The National Sleep Foundation recommends the following amount of sleep per night by age:
- Newborns: (0-3 months), between 14 and 17 hours
- Older infants: (4-11 months), between 12 to 15 hours
- Toddlers: (1-2 years), between 11 and 14 hours
- Preschoolers: (3-5 years) between 10 to 13 hours
- School-age kids: (6-13 years) between 9 to 11 hours
So, focusing on healthy sleep for kids sounds like a no brainer, right? But NSF’s 2026 Sleep in America® Poll showed 44% of children don’t consistently get the recommended amount of sleep for their age. What’s driving that problem? Some of the top culprits are irregular bedtimes, evening screen exposure, and overscheduled days. We now know that parents’ estimates of how much sleep their child needs fall below NSF’s recommendations, often by more than an hour per day. Think about the great effects of helping a child get another hour of sleep!
What Families Can Do Together for Kids’ Sleep
Nearly 7 in 10 parents say poor sleep negatively affects their child’s mood and daytime functioning. You probably can relate to that. But when a child has poor sleep, it’s not their issue alone. 4 in 5 parents say their own sleep also suffers when their child sleeps poorly. Sound familiar? Let’s focus specifically on some steps you can take for your child’s sleep.

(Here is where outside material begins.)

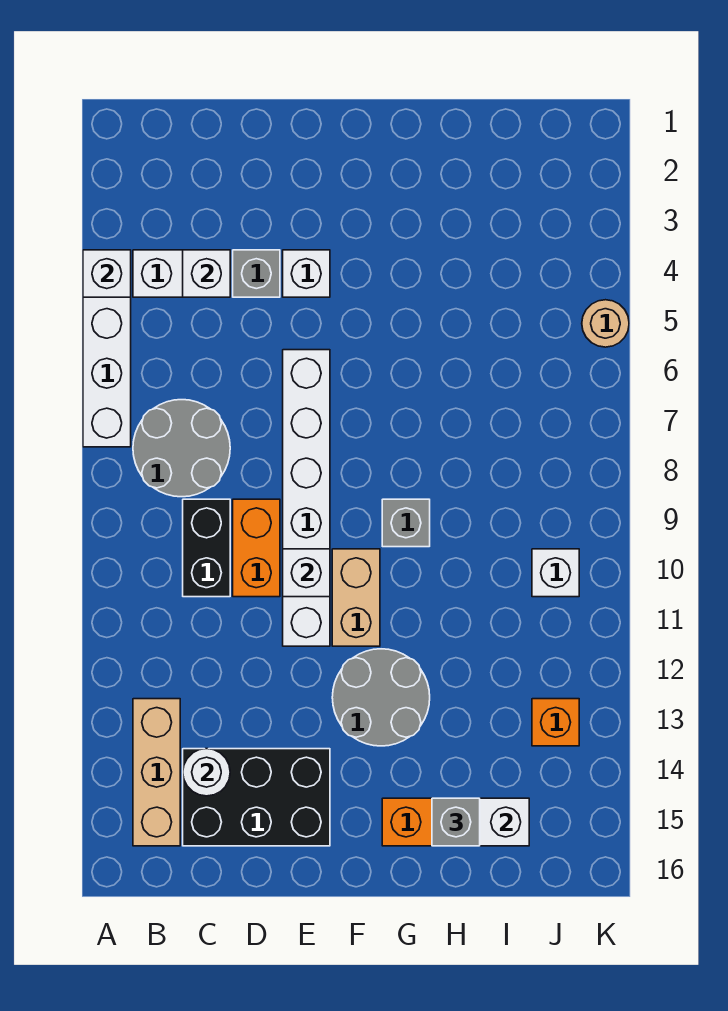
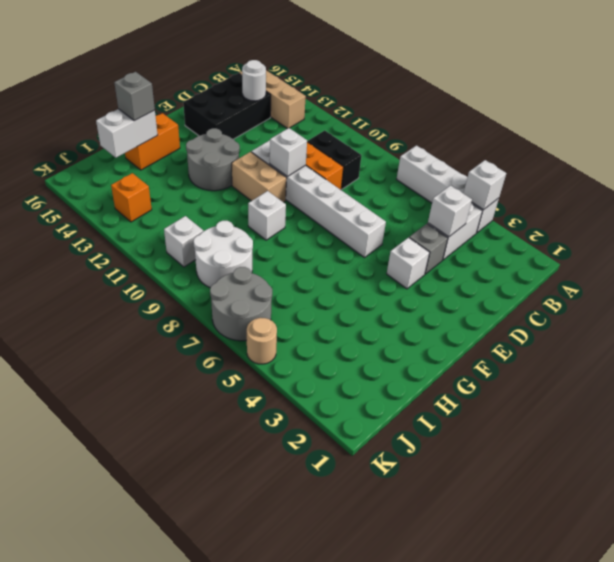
grey round brick B7:C8 level 1 -> grey round brick J6:K7 level 1
grey brick G9 level 1 -> white brick G9 level 1
none -> white round brick I8:J9 level 1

First, there are things kids can do during the day that help their sleep at night. However possible, sunlight or bright light in the mornings helps jumpstart their body clocks. If it’s hard for them to get sunlight, there are special indoor lights that act similarly. Developmentally, “body clocks” for kids are timed different from adults, but daytime light still a good thing for sleep. Next, give them the chance to play or exercise in a way that gets their body moving—outdoors or indoors. Finally, giving them meals or snacks at consistent times day after day can also help set them up for better sleep at night.

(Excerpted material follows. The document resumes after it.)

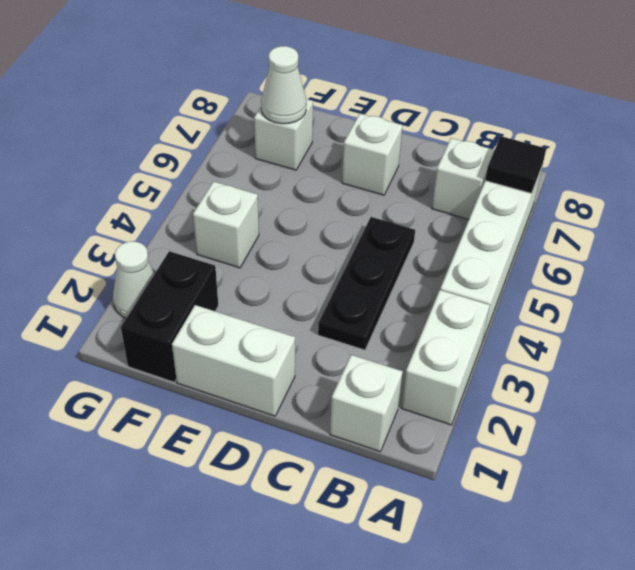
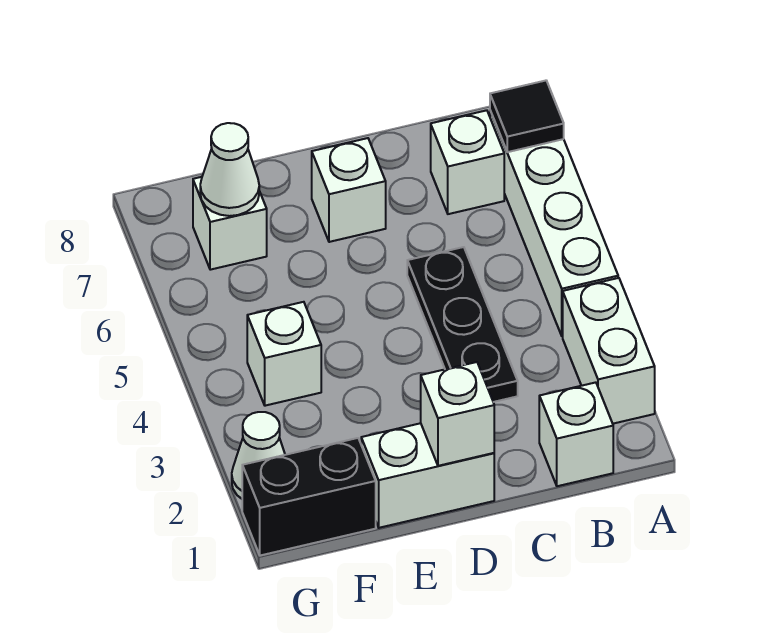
none -> white brick D1 level 2
black brick F1:F2 level 1 -> black brick F1:G1 level 1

Focusing on nighttime, here are a few health sleep habits that can make a big difference. Of course, you know your family best. Still, these basic behaviors come from research and could be shaped for anyone to consider.
- Cut caffeine after noon as a household rule. This includes coffee, sodas, teas, and energy drinks, or caffeinated snacks. Yes, this means adults model the behavior too (not just enforcing it for children).
- Eat dinner at least two hours before bedtime. Larger meals too close to target bedtimes at night can disrupt sleep.
- Set and even share a wind-down ritual. It doesn’t need to be elaborate. Reading, light conversation, or a brief stretching routine repeated nightly reinforces sleep cues for a child over time.
- Set a consistent sleep and wake schedule, including weekends. Irregular schedules on weekends can disrupt the body’s internal clock for days afterward. It helps to know how much sleep is recommended for your child by age and then plan a schedule that can deliver.
- Create a device-free window at least 60 minutes before bed. There are many reasons why this is important. Make the hour before bed a low-stimulation zone for everyone. Active screen use and content fuels active minds and can get in the way of sleep. Adults included.
- Keep the bedroom cool, dark, and quiet. The ideal sleep temperature for most people is between 65–68°F. Especially for kids, blackout curtains, white noise machines, and dim night lights are commonly used to help set up a room for optimal sleep.
- Talk about sleep the same way you talk about nutrition and exercise. Families should treat sleep as a genuine health priority.
Looking Ahead
Let’s talk about sleep the same way we talk about nutrition and exercise with kids. Sleep also is a fundamental health priority for them. Getting enough of the quality sleep a child needs can help children socially, how they perform at school and in the activities they love, help keep them healthy and safe, and overall be an important building block for the household of a Best Slept® Family.